Exercise goal: Print every line of the data below word for word, keeping each character, symbol and line break unchanged.

Records shown:
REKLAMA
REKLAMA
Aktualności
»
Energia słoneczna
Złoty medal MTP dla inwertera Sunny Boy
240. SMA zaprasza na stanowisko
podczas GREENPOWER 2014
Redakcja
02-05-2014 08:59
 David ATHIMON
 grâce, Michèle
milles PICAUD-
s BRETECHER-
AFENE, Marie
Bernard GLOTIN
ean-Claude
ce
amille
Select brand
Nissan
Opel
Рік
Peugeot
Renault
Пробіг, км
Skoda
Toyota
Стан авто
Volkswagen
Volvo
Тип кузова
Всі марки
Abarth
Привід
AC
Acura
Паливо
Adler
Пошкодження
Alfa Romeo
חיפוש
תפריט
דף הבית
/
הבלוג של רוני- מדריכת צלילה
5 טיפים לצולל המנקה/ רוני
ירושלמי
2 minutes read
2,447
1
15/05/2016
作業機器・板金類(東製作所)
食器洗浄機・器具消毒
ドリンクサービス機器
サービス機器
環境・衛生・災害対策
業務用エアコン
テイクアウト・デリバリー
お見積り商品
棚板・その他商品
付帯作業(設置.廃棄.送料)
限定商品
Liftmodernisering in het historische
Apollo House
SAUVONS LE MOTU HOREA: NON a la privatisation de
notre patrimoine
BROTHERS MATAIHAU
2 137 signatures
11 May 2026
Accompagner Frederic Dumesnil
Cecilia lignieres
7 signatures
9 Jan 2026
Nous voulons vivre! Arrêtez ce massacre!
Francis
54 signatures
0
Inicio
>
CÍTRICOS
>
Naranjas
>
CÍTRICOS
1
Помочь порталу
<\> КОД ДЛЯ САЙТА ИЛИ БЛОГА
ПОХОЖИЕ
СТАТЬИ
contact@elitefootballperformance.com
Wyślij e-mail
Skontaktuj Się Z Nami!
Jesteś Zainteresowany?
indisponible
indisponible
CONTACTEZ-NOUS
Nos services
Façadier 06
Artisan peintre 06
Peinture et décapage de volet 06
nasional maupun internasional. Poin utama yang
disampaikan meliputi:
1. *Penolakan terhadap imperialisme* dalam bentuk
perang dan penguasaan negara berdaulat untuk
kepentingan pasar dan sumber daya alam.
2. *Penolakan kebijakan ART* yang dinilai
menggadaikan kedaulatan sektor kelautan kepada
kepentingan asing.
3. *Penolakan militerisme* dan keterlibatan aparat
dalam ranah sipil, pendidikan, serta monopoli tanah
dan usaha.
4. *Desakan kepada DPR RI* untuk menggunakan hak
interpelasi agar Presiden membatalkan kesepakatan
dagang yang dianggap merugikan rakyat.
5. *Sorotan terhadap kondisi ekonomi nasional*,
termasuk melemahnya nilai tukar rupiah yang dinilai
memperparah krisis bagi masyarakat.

Exercise answer:
REKLAMA
REKLAMA
Aktualności
»
Energia słoneczna
Złoty medal MTP dla inwertera Sunny Boy
240. SMA zaprasza na stanowisko
podczas GREENPOWER 2014
Redakcja
02-05-2014 08:59
 David ATHIMON
 grâce, Michèle
milles PICAUD-
s BRETECHER-
AFENE, Marie
Bernard GLOTIN
ean-Claude
ce
amille
Select brand
Nissan
Opel
Рік
Peugeot
Renault
Пробіг, км
Skoda
Toyota
Стан авто
Volkswagen
Volvo
Тип кузова
Всі марки
Abarth
Привід
AC
Acura
Паливо
Adler
Пошкодження
Alfa Romeo
חיפוש
תפריט
דף הבית
/
הבלוג של רוני- מדריכת צלילה
5 טיפים לצולל המנקה/ רוני
ירושלמי
2 minutes read
2,447
1
15/05/2016
作業機器・板金類(東製作所)
食器洗浄機・器具消毒
ドリンクサービス機器
サービス機器
環境・衛生・災害対策
業務用エアコン
テイクアウト・デリバリー
お見積り商品
棚板・その他商品
付帯作業(設置.廃棄.送料)
限定商品
Liftmodernisering in het historische
Apollo House
SAUVONS LE MOTU HOREA: NON a la privatisation de
notre patrimoine
BROTHERS MATAIHAU
2 137 signatures
11 May 2026
Accompagner Frederic Dumesnil
Cecilia lignieres
7 signatures
9 Jan 2026
Nous voulons vivre! Arrêtez ce massacre!
Francis
54 signatures
0
Inicio
>
CÍTRICOS
>
Naranjas
>
CÍTRICOS
1
Помочь порталу
<\> КОД ДЛЯ САЙТА ИЛИ БЛОГА
ПОХОЖИЕ
СТАТЬИ
contact@elitefootballperformance.com
Wyślij e-mail
Skontaktuj Się Z Nami!
Jesteś Zainteresowany?
indisponible
indisponible
CONTACTEZ-NOUS
Nos services
Façadier 06
Artisan peintre 06
Peinture et décapage de volet 06
nasional maupun internasional. Poin utama yang
disampaikan meliputi:
1. *Penolakan terhadap imperialisme* dalam bentuk
perang dan penguasaan negara berdaulat untuk
kepentingan pasar dan sumber daya alam.
2. *Penolakan kebijakan ART* yang dinilai
menggadaikan kedaulatan sektor kelautan kepada
kepentingan asing.
3. *Penolakan militerisme* dan keterlibatan aparat
dalam ranah sipil, pendidikan, serta monopoli tanah
dan usaha.
4. *Desakan kepada DPR RI* untuk menggunakan hak
interpelasi agar Presiden membatalkan kesepakatan
dagang yang dianggap merugikan rakyat.
5. *Sorotan terhadap kondisi ekonomi nasional*,
termasuk melemahnya nilai tukar rupiah yang dinilai
memperparah krisis bagi masyarakat.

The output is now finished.